* _TO DO_: Restate the whole listing below word for word and keep the images out.

* _RECORDS FOR PROCESSING_:
++++

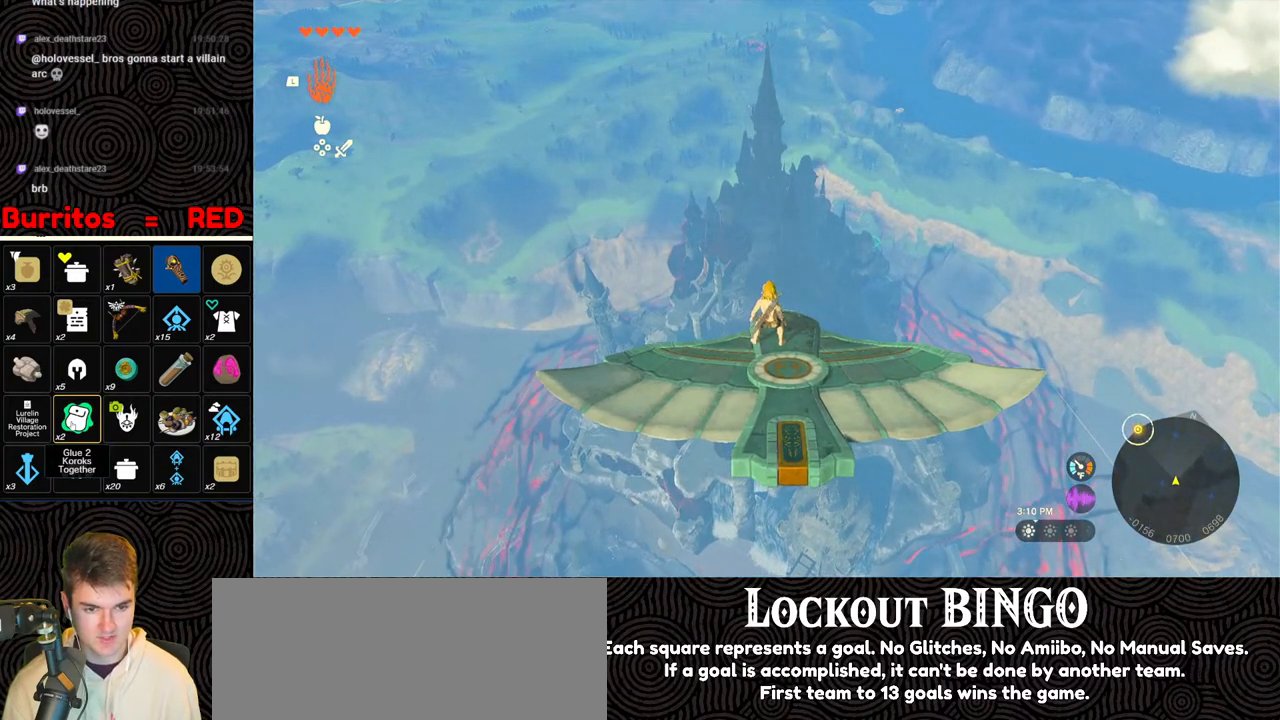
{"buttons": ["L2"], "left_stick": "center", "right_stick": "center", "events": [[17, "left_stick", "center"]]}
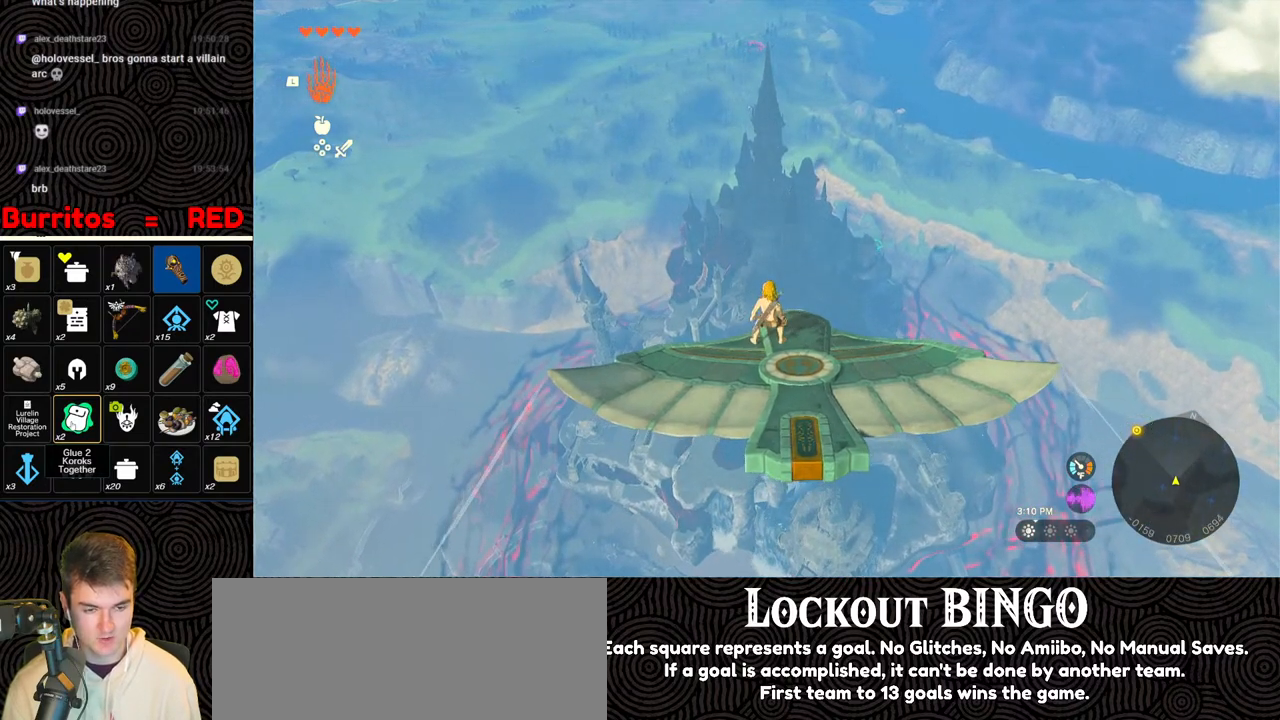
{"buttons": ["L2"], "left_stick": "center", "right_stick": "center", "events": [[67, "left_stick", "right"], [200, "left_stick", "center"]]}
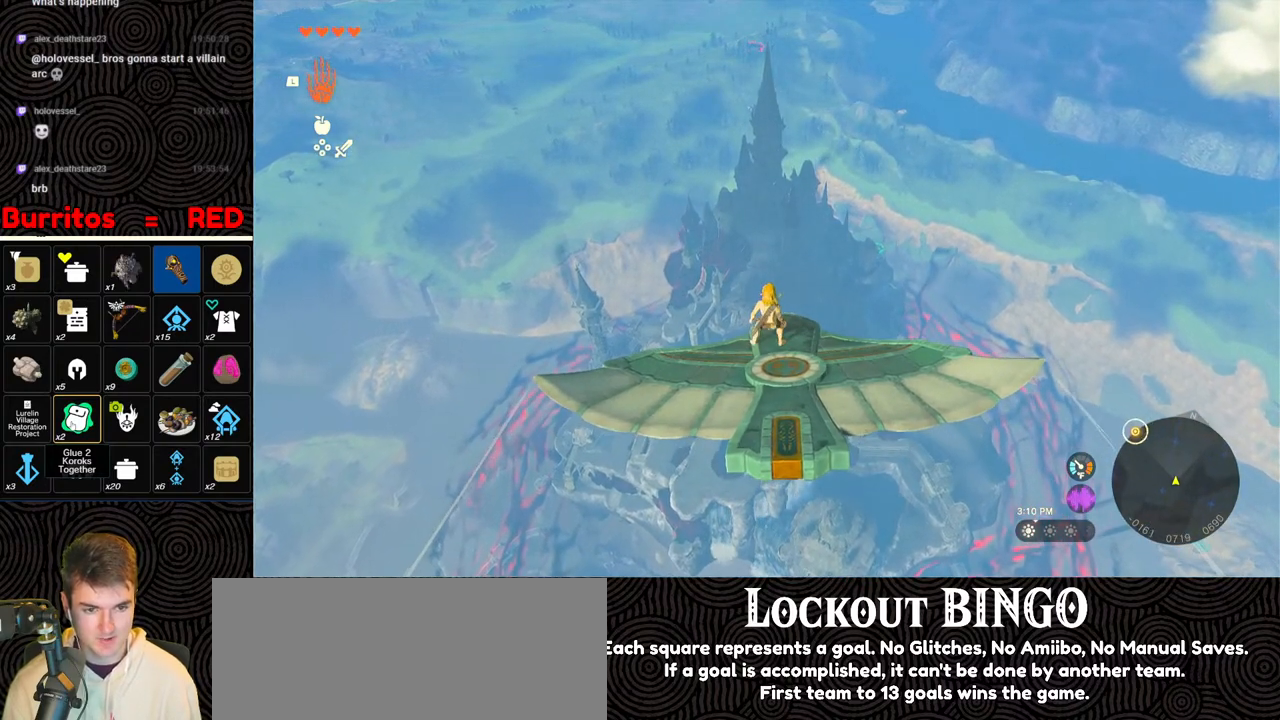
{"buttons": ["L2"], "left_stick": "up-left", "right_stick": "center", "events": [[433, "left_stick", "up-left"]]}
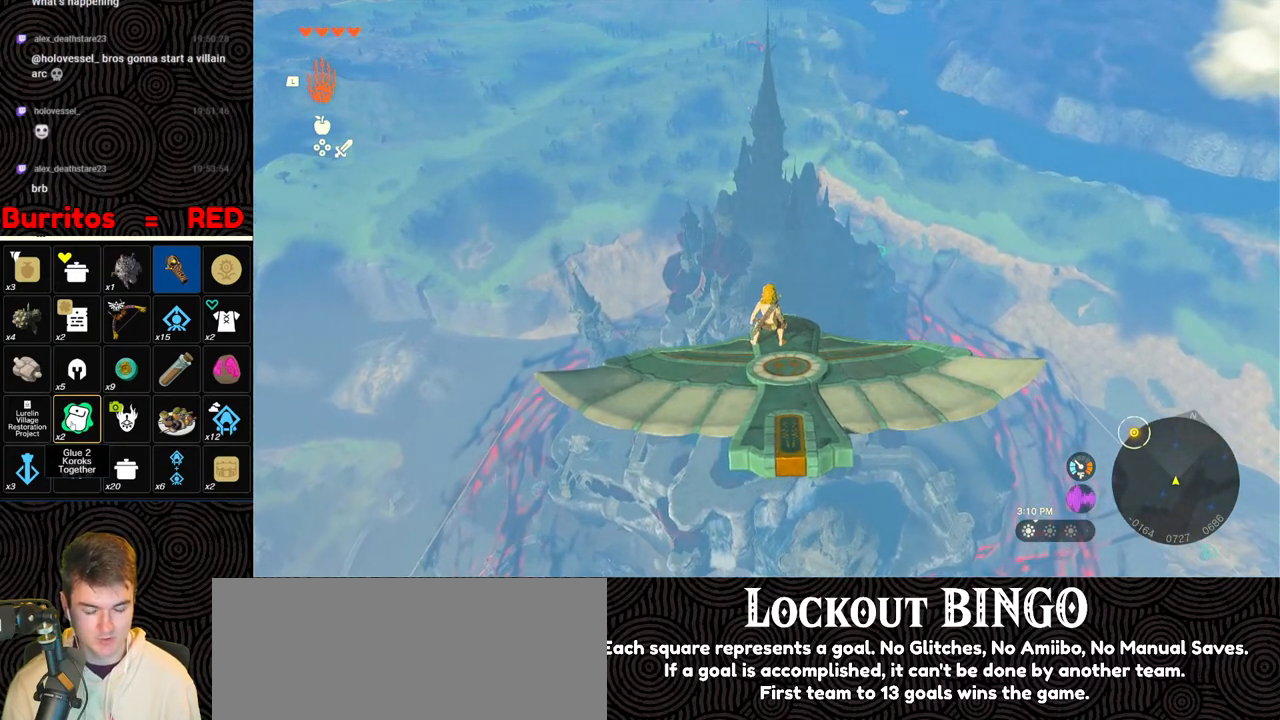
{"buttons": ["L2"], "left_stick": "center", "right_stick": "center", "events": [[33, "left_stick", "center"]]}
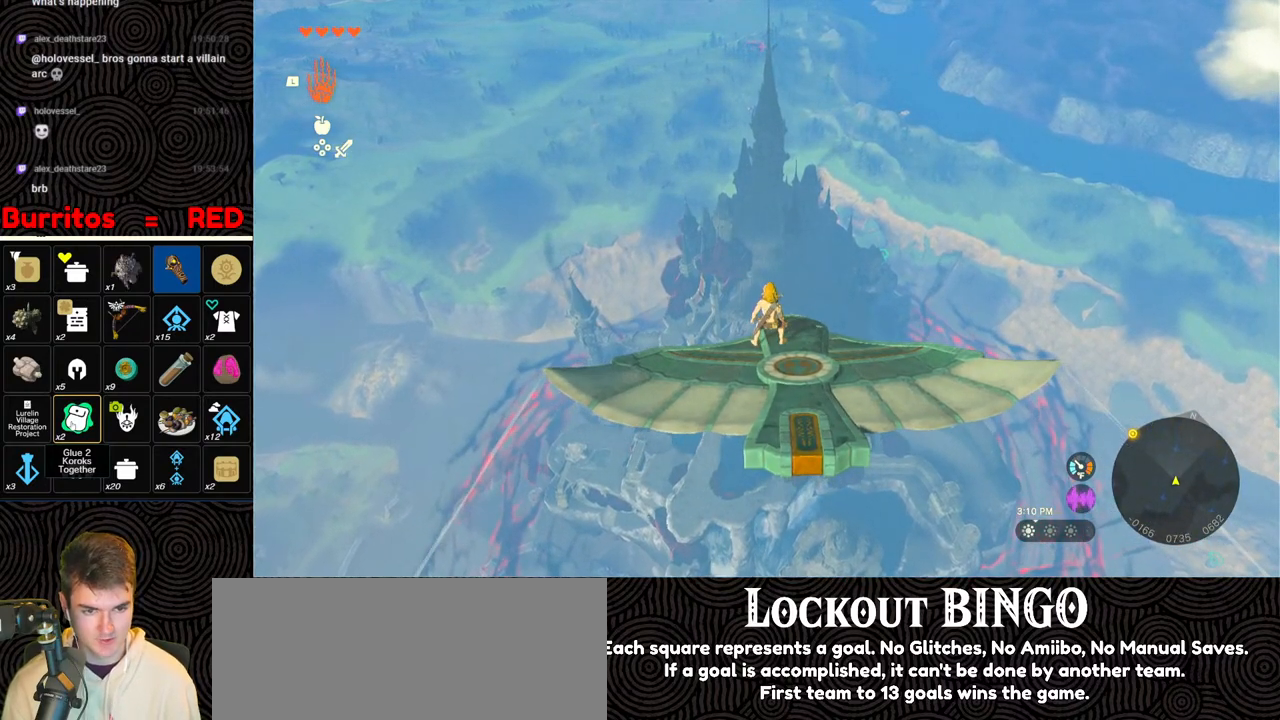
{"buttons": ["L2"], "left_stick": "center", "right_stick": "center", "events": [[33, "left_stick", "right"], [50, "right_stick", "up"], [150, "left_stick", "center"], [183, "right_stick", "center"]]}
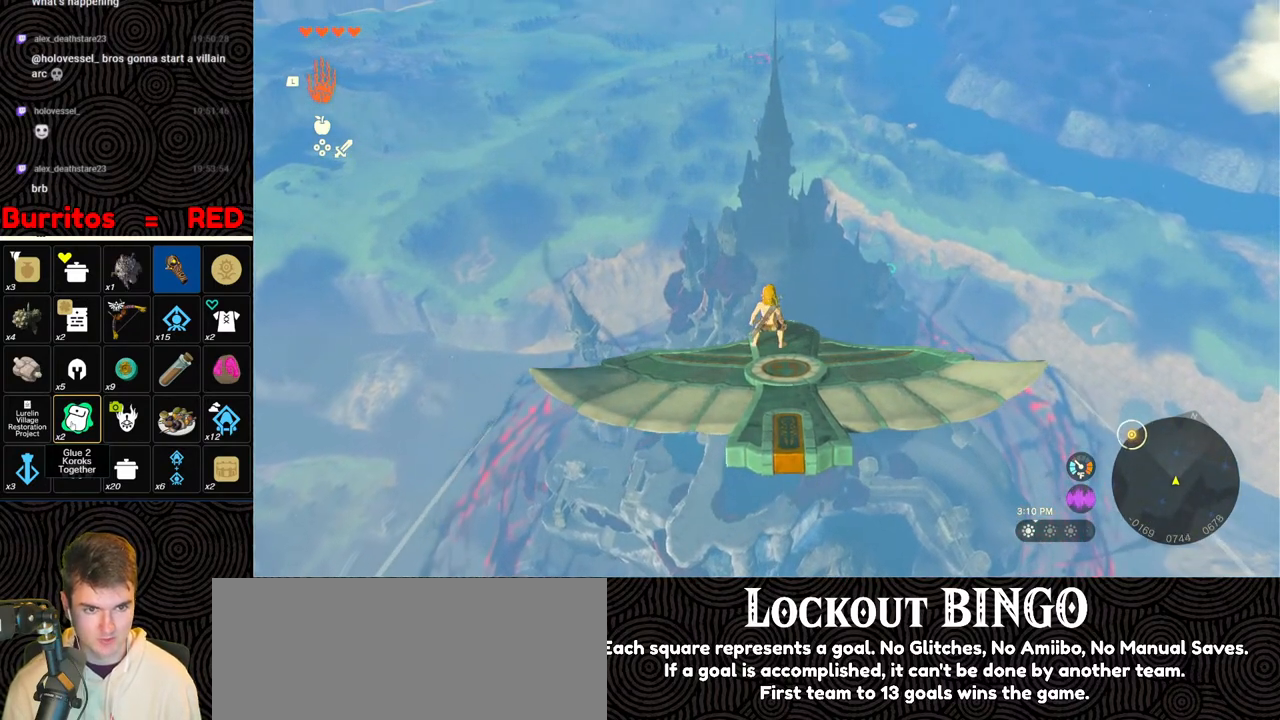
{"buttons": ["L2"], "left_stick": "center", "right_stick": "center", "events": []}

++++

* _WRITTEN SOLUTION_:
{"buttons": ["L2"], "left_stick": "center", "right_stick": "center", "events": [[17, "left_stick", "center"]]}
{"buttons": ["L2"], "left_stick": "center", "right_stick": "center", "events": [[67, "left_stick", "right"], [200, "left_stick", "center"]]}
{"buttons": ["L2"], "left_stick": "up-left", "right_stick": "center", "events": [[433, "left_stick", "up-left"]]}
{"buttons": ["L2"], "left_stick": "center", "right_stick": "center", "events": [[33, "left_stick", "center"]]}
{"buttons": ["L2"], "left_stick": "center", "right_stick": "center", "events": [[33, "left_stick", "right"], [50, "right_stick", "up"], [150, "left_stick", "center"], [183, "right_stick", "center"]]}
{"buttons": ["L2"], "left_stick": "center", "right_stick": "center", "events": []}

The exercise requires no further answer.